Goal of the exercise: Once you reach the line containing "table_cell [930, 594, 1082, 657]" in the entries below, write out that line and each one after it down to the line containing "table_cell [797, 594, 929, 657]", exactly and with nothing added.

━━━━━━━━━━

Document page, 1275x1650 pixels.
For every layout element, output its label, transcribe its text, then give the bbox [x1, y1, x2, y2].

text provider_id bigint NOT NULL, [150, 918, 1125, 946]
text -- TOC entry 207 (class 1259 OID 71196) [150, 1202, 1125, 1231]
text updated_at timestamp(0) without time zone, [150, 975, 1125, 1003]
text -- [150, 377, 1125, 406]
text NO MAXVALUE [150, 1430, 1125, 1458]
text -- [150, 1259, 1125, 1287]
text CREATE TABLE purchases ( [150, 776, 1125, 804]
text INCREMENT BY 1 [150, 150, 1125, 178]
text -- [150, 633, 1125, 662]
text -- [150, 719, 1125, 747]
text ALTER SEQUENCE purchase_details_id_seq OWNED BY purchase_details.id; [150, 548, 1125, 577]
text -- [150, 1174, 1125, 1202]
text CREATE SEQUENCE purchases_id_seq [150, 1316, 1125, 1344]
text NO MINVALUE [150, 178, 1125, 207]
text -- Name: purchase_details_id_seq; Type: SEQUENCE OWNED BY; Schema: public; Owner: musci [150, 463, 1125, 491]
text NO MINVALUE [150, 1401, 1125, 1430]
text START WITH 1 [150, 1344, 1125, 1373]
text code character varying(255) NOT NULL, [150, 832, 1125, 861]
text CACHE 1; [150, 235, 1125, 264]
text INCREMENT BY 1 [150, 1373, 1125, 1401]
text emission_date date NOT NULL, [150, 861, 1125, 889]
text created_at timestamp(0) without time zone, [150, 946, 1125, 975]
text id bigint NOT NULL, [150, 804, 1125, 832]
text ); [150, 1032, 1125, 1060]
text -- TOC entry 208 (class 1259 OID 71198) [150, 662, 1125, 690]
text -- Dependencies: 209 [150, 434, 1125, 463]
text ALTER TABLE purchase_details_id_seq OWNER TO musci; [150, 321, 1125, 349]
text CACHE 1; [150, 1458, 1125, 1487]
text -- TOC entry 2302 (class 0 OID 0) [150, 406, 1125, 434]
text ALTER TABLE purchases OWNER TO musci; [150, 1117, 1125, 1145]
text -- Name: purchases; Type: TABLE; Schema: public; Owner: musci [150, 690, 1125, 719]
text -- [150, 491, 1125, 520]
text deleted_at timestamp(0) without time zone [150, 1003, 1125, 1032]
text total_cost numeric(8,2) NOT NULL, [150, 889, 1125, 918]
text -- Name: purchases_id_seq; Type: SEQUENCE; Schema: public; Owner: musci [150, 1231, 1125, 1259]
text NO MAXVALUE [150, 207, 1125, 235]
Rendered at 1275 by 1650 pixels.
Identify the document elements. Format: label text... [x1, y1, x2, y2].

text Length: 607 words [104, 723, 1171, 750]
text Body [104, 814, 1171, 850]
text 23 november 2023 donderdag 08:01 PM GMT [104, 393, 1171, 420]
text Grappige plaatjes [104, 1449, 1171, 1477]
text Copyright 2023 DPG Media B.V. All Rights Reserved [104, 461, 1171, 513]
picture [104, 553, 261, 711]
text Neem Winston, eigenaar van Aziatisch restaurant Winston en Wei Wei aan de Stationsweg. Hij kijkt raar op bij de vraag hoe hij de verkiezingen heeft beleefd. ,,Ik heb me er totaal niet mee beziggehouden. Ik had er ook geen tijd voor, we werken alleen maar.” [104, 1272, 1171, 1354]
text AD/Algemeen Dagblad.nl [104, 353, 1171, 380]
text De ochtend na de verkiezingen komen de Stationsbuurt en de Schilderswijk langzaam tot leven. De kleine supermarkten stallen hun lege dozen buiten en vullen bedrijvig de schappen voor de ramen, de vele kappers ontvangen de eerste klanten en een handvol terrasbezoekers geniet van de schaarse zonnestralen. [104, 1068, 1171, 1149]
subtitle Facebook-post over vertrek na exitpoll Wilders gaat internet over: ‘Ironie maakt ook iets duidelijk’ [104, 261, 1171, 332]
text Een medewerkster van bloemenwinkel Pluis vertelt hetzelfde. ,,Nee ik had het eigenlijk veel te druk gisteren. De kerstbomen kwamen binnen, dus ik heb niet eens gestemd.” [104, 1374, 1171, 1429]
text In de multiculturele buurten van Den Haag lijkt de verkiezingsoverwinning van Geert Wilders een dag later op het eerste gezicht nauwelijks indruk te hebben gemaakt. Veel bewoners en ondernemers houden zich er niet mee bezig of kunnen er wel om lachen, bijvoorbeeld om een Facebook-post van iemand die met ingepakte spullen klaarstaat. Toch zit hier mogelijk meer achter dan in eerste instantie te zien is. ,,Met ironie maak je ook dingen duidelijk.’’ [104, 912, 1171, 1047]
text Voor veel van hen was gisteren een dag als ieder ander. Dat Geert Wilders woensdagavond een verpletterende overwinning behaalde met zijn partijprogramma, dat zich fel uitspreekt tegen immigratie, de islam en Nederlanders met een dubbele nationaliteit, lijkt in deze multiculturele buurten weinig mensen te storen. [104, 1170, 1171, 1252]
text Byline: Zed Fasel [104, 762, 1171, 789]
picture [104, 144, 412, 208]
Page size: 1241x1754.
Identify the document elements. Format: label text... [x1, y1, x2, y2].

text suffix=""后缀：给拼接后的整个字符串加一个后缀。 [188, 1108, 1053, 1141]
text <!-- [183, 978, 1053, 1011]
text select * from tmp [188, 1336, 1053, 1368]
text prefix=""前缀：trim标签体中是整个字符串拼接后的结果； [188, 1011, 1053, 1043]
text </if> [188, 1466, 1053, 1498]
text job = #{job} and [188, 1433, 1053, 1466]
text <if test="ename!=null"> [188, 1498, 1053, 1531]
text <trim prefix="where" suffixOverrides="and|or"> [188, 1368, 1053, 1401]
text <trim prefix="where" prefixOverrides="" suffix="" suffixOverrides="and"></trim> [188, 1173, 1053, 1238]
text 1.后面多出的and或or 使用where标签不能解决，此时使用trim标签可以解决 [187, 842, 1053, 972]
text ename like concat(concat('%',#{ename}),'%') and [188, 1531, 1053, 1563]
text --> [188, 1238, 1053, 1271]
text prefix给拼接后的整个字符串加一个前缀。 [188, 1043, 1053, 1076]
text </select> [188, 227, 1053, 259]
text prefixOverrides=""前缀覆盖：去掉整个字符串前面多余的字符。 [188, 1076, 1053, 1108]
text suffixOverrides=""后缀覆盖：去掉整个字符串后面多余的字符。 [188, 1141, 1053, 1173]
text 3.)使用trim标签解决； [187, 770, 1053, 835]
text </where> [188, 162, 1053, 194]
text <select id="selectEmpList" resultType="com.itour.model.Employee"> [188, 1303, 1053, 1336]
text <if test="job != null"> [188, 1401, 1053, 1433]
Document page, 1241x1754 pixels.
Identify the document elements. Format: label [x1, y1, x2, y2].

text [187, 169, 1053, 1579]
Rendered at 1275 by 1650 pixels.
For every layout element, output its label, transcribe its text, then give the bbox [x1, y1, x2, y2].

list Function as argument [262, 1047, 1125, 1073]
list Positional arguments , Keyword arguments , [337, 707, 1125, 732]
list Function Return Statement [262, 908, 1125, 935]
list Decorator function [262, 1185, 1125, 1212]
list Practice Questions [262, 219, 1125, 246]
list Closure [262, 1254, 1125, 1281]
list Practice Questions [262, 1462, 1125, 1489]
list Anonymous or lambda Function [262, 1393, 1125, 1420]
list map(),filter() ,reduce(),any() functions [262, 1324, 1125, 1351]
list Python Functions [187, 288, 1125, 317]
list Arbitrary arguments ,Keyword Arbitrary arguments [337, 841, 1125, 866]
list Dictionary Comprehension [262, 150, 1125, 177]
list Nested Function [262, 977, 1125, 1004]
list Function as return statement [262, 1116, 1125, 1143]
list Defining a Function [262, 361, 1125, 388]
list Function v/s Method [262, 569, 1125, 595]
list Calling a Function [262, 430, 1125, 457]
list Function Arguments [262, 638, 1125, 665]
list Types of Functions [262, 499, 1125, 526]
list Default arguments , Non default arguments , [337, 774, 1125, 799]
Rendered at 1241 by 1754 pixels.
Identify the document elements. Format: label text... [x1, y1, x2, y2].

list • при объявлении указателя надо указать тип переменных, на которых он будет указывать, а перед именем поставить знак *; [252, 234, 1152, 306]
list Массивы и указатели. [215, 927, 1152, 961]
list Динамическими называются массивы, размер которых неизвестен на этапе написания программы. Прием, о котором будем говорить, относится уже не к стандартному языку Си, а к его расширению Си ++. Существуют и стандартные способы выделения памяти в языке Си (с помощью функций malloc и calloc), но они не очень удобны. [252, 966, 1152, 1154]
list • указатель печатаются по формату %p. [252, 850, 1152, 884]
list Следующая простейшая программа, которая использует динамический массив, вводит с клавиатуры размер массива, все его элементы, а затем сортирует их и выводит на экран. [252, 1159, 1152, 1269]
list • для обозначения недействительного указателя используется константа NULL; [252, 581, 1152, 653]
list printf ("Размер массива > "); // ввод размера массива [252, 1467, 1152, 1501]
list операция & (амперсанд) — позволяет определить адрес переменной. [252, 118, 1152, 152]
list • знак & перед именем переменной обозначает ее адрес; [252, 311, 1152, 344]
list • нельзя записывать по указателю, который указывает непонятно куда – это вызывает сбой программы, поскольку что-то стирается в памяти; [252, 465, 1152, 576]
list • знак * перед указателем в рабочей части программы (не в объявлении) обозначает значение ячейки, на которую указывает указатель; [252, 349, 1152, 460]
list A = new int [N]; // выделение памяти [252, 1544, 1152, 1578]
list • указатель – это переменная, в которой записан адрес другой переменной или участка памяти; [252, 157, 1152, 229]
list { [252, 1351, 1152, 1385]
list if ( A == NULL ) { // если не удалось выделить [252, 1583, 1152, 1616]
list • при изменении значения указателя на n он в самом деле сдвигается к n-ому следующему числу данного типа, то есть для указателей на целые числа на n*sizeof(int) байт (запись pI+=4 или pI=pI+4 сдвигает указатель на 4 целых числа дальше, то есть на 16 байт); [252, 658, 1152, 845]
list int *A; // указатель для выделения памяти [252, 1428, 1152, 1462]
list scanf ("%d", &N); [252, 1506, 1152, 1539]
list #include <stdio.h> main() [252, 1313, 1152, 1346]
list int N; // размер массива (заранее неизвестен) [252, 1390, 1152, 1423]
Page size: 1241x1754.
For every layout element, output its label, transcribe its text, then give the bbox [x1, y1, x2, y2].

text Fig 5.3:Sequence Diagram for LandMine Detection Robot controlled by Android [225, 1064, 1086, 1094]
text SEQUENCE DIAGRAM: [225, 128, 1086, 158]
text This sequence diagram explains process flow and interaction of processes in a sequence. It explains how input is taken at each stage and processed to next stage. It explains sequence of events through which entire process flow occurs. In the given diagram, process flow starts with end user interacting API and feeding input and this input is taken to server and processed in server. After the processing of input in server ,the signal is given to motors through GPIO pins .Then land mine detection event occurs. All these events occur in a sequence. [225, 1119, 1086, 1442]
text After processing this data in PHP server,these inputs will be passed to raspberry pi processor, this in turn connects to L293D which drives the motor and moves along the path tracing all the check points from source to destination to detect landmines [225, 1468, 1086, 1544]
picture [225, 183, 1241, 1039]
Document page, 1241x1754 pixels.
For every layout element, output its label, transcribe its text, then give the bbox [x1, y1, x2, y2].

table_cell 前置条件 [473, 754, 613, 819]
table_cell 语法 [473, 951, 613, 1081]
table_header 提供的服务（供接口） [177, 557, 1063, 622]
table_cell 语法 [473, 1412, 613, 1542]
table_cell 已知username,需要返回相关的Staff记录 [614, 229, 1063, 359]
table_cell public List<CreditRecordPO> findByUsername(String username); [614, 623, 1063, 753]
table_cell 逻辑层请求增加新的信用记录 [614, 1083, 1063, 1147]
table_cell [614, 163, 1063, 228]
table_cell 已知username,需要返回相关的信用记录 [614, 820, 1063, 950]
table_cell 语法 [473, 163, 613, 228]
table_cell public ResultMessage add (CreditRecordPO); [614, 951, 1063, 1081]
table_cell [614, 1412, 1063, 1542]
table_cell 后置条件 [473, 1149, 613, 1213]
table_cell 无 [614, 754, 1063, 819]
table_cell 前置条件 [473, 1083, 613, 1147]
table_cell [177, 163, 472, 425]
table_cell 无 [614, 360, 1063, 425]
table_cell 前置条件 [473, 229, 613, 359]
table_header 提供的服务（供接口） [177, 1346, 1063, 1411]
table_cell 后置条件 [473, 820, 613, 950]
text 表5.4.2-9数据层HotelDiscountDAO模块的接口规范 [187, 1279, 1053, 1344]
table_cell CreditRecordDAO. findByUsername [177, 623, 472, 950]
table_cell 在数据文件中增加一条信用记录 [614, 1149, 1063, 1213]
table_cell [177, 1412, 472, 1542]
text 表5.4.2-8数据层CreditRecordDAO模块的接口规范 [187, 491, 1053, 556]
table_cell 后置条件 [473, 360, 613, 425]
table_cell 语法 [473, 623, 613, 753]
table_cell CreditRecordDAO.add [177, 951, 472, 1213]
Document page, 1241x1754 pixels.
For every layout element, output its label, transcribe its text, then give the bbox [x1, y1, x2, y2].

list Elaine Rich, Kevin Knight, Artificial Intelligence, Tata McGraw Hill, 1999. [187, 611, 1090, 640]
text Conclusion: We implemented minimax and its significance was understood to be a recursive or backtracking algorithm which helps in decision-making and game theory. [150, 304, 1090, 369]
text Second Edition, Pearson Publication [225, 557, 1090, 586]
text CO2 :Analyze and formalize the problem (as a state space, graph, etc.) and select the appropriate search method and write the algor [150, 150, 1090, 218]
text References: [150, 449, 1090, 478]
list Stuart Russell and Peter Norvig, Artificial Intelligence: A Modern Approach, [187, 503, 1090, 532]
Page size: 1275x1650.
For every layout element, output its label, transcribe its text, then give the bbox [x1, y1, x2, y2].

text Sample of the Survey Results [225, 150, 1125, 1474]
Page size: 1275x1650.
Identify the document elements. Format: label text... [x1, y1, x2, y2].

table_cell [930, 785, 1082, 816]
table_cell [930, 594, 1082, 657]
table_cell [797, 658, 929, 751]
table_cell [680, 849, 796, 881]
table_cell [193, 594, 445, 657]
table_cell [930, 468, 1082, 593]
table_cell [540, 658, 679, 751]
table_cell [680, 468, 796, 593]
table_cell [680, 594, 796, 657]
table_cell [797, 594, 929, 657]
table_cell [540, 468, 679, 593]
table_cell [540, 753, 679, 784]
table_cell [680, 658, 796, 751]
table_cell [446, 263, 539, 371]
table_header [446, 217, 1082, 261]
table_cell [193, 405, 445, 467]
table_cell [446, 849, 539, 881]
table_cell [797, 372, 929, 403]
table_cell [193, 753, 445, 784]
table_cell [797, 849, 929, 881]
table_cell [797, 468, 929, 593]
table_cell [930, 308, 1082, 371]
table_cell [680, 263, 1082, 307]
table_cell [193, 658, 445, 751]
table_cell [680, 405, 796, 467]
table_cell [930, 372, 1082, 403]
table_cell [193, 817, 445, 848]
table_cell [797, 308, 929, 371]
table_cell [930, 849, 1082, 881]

━━━━━━━━━━

Response to this task:
table_cell [930, 594, 1082, 657]
table_cell [797, 658, 929, 751]
table_cell [680, 849, 796, 881]
table_cell [193, 594, 445, 657]
table_cell [930, 468, 1082, 593]
table_cell [540, 658, 679, 751]
table_cell [680, 468, 796, 593]
table_cell [680, 594, 796, 657]
table_cell [797, 594, 929, 657]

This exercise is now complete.